You know this was, you know probably an hour's worth of code but the payoff here-- see we start off with a completely blank sales page will switch over to VBA and we'll run this, bam, that's all it took.
Went through all 71 pages found all the information I needed and would come back to sales and we now have for every one of these properties there were 70 properties but far more sales than that going back since the development was built.
Now a couple of oddities with this data, any time that there is a transfer like within the family the the property appraiser puts it in at a hundred dollars, so we're going to get rid of that and also these PTs that's where we had a sale where they were partitioning out some properties.
So PTs, PRs and quick claims those were probably short sales so we're going to get rid of those.
All right, so $ per SF so that is sales amount divided by square foot =G2/D2 and Year Sold Column =YEAR(F2) which is the year of the sales date.
Copy those down.
All right so, you have some easy things I can do.
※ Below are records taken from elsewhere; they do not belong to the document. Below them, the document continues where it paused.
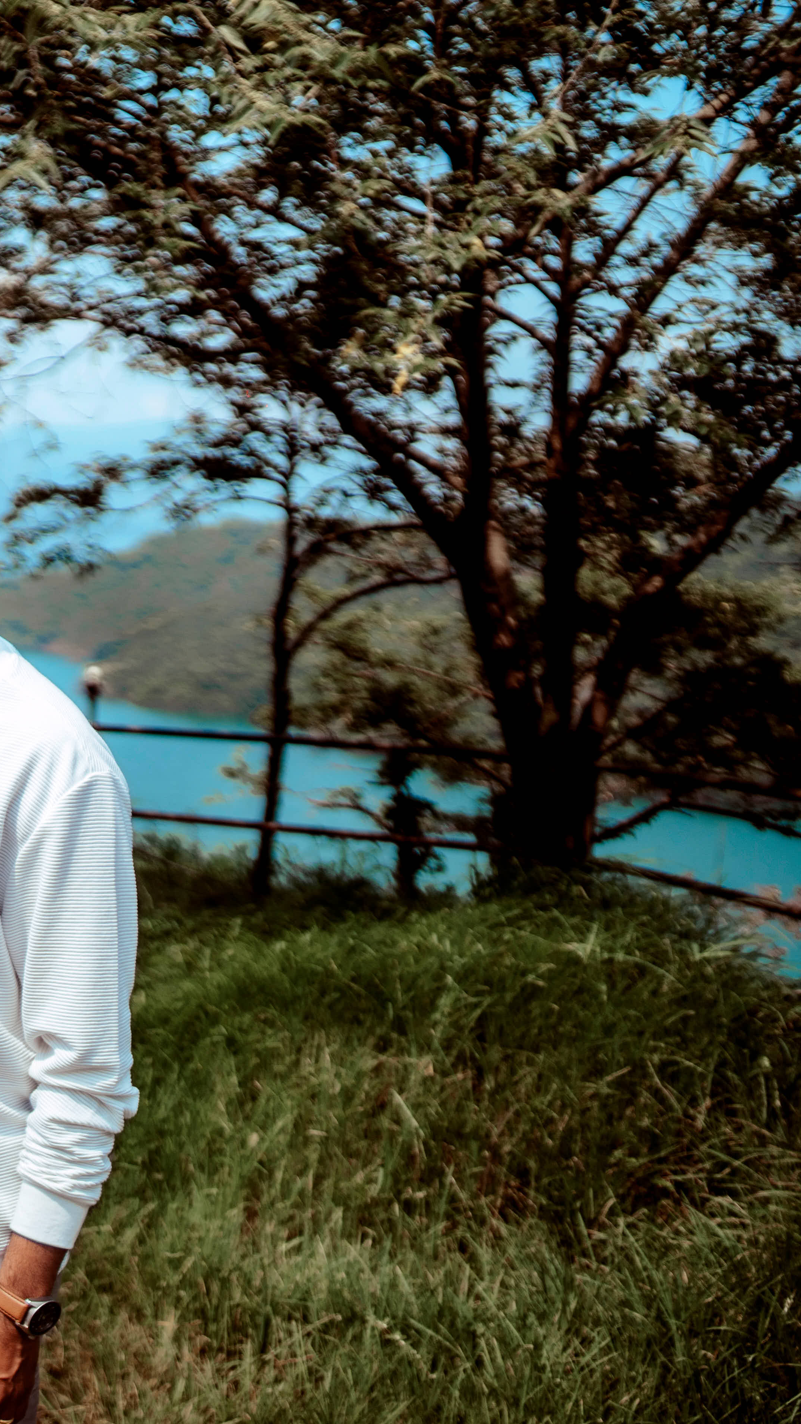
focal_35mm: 58
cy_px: 736
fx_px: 2190
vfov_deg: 36.0
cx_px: -196
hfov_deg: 19.4
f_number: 1.4
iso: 100
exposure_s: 1/8000
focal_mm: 35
I can see was the whole neighbourhood build up in the 60s or are there some newer houses?
Yes, there's some newer houses.
The range of sizes we go from a small of 1,400 square feet to a large of 2,700 square feet.
We have a couple of dogs Marylyn’s looking for a large lot for the dogs so 0.19 acres to 0.20 acres so there's a few that have larger lots but for the most part no.
So let's take a look at the $ per SF (dollars per square foot) trend.
We will do a pivot table for that.
Insert pivot table click OK, year sold down the left hand side $ per SF and we want to average this instead of sum it so let’s look at the average click OK.
Oh shoot, Number Format, Currency, 0 click OK.
I'm also interested in how many are sold each year, so in this particular street, unfortunately we're just selling a few each year so you know one large house might you know cause problems with the other data but let's just chart it and see what we get.
We will create a little pivot chart here with lines click OK and so there were some interesting bumps here in 73 through 76.
I'm not sure what that is but this I've come to recognize this as the typical Florida housing boom and bust this happens on almost every street that I've looked at.
So right now 2012 $113.
If I drew a straight line forecast and I realized I could do a trend line but I would have to throw out the bad data here if I just kind of draw a straight line extrapolate it out looks like we might be somewhere between 112 and 150 dollars per square foot for houses on the street today.
All right so you know we started out a couple of days ago just collecting data from a single web page visiting every single web page and now pulling the interesting information back into a sheet where I can sort, filter, slice, dice, pivot and start to you know get a picture of the neighbourhood.
All right, well, hey I want to thank you for stopping by.